Diary of a Hedge Fund Manager: From the Top, to the Bottom, and Back Again (Wiley, 2010) by Keith McCullough with Rich Blake is now available in paperback. McCullough, a global macro strategist, is CEO of Research Edge, a firm he founded in 2008.
McCullough’s career in the hedge fund world was not extraordinary. He was never truly at the top nor at the bottom, although he was fired from his last job pre-financial crisis (good call, too early = losses). He got his feet wet at CSFB and then ran money at Dawson-Herman’s Millennium Fund and Carlyle-Blue Wave. He also launched his own fund, later integrated into Magnetar Capital. These days, from his New Haven, CT office, he provides independent research to portfolio managers, analysts, and traders.
Perhaps because McCullough was more a plodder than a superstar and comes across as somewhat naïve compared to the usual Wall Streeter his insights into the hedge fund world are all the more valuable. He doesn’t have that self-aggrandizing, self-censoring instinct.
We read about the old boy network, in this case the Ivy League jock network. McCullough, a Yale hockey recruit from Canada, both benefited from his hockey ties and befriended other former hockey players. There are lots of references to hockey throughout the book. My favorite: when Tiger Williams compared “I-bankers to figure skaters and hedge fund managers to hockey players.” (p. 64)
Recognizing that not everyone on Wall Street came from a high-society background and that some of the junior staff needed help carrying out their new wine-and-dine role with aplomb, the folks at CSFB hosted an in-house wine seminar: “the event could have been called How to Order Fine Wine Without Looking Like a Moron.” (p. 52) McCullough’s practical takeaway: just order something expensive.
McCullough recounts some of his “research” misses and the lessons he learned: “One, stocks don’t lie. People do. And two, if you just go along with what everybody else thinks, if you confuse popular consensus for an honest research process, you’re setting yourself up for failure.” (p. 73)
The book can occasionally be deliciously catty. Back in 2006 McCullough routinely shorted Coach and for the most part got squeezed as “that darling of luxury brands” kept climbing. “Call me bitter, but to me, Coach was emblematic of hype-fed investing. … Its CEO Lewis Frankfort guided the Street about as skillfully as any executive ever has, delivering on growth quarter after quarter. Frankfort had a son who was in equity sales at Bear Stearns. If you were part of Frankfort’s circle, you knew that. You believed his story, and he did not disappoint.” McCullough steadfastly refused to believe the story. “Once a division of the Sara Lee Corporation, Coach went public in October 2000 on the idea that boiled down to women of all ages and income brackets, from Palm Beach to Sri Lanka, needing at least one $250 handbag per year, if not several, possibly one for each season.
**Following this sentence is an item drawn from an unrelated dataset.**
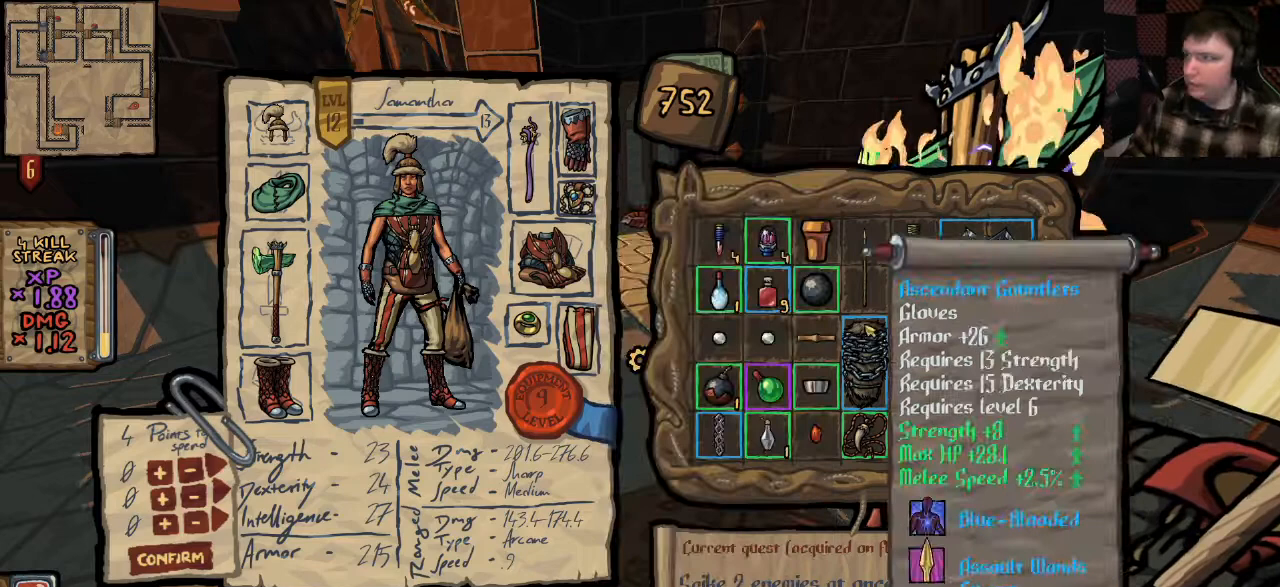
Gameplay with keyboard and mouse; each line is a JSON object with the keys and mouse buttons held at the frame after it. "events" lists presses ("down") and releases ("up") of "a", "ctrl", "d", "e", "q", "s", "shift", "space", "w", "mouse_left", "mouse_wheel", "mouse_right", "mouse_mb4" and "mouse_mb5" between this image and that frame as [ms after this image, input, new state], when the widget could be followed in between. "mouse_left", "mouse_wheel", "mouse_right", "mouse_mb4", "mouse_mb5" = the "left", "wheel", "right", "mb4", "mb5" buttons of the "mouse" list. No other keys are recorded. "wheel" means that the mouse wheel is clicked or scrolled. Mouse movement is not recorded.
{"keys": [], "mouse": [], "events": [[300, "mouse_left", "down"], [367, "mouse_left", "up"]]}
The idea that the company’s whole entire revenue growth outlook relied on women buying four expensive Coach handbags per year boggled my mind. Sure some might buy four, but all from Coach? And listening to Lew Frankfort talk about ladies’ accessories in a thick New York City accent was comical on a whole other level. He’d be riffing on charm bracelets and the sweet spot between modest and luxurious, speaking in the tones and cadence of a Jets fan calling into a sports talk radio show.” (pp. 133-34) If you’ve ever heard an interview with Frankfort, you know what McCullough means.
McCullough is up front about his calls, both good and bad—in fact, he tends to focus on the bad. In the epilogue he describes a Research Edge morning call that started out: “Okay, so we got our doors blown off.” Then, “with the uncomfortable admission behind me, I continue on with my morning macro overview, delivering in rapid-fire succession a barrage of facts and factoids, takes and observations, glancing at my notebook now and again, but the material pours out because it’s burned on my brain and needs to come out. I cover currencies, countries, commodities—gold is a buy today if it’s down, but long-term I’m selling if it goes over $1,000….” (pp. 197-98) Not the best call, with GLD trading at 93.71 the day before his early morning call on June 2, 2009 and only a slight pullback before gold started its parabolic climb to over $1900. But it stayed in the book.
Diary of a Hedge Fund Manager is a sometimes overly honest, in-the-trenches account of Wall Street and hedge funds between 1999 and late 2007. It makes for good reading.